_What is being asked_
Show each line of the records below where the word "with" occurs.

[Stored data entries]
===============

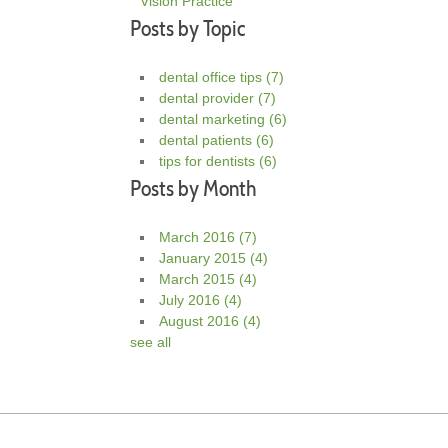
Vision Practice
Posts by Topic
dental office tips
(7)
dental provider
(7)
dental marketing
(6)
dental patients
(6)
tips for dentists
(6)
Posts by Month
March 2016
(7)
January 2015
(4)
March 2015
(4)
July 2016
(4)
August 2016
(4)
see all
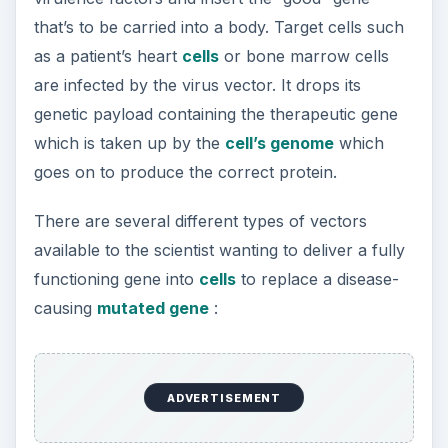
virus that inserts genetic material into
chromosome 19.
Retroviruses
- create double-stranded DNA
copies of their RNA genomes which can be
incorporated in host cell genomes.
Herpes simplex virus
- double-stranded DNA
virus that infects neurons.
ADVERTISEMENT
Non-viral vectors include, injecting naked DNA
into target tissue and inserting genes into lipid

===============

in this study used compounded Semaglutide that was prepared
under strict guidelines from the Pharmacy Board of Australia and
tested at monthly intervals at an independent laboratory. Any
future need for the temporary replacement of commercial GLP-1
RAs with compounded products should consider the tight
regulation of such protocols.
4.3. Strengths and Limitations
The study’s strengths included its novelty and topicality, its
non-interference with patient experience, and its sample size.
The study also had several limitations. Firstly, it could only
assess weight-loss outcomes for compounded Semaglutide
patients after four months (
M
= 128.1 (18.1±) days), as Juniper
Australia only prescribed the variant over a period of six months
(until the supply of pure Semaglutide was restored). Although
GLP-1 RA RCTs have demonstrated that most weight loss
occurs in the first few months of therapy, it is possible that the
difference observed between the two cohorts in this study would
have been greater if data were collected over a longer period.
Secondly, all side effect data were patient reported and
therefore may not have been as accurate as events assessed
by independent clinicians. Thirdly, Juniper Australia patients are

===============

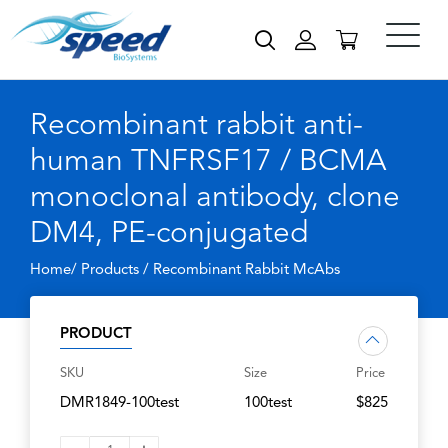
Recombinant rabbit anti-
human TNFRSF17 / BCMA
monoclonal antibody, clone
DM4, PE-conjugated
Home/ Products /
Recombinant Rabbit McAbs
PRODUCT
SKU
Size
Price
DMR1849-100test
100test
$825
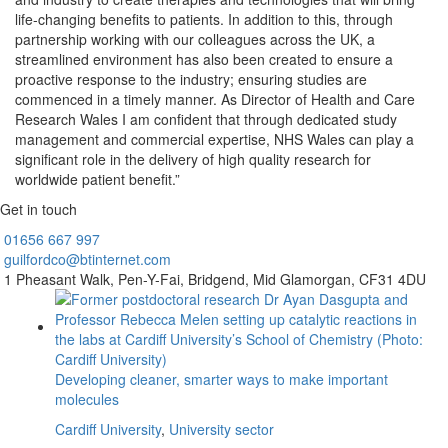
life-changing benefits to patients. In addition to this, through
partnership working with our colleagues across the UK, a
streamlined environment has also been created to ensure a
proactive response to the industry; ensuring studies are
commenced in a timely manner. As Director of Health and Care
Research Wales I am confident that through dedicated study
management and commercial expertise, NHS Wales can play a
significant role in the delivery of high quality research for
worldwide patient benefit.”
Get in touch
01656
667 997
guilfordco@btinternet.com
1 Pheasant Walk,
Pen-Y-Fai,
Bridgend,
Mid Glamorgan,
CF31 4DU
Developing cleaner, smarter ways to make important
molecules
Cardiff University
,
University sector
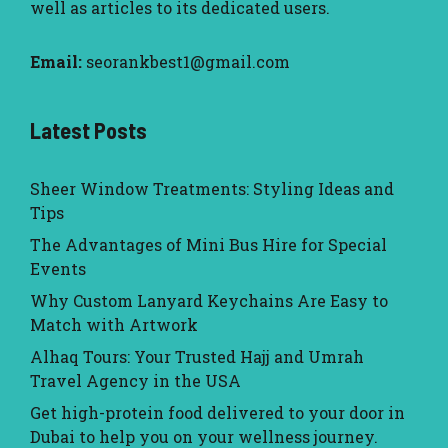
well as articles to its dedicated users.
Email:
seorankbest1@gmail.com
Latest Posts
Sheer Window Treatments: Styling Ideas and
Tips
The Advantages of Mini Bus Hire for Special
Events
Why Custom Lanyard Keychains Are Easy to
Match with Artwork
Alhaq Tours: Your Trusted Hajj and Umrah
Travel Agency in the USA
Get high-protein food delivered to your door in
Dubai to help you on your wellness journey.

===============

_Answer area_
RAs with compounded products should consider the tight
non-interference with patient experience, and its sample size.
partnership working with our colleagues across the UK, a
Match with Artwork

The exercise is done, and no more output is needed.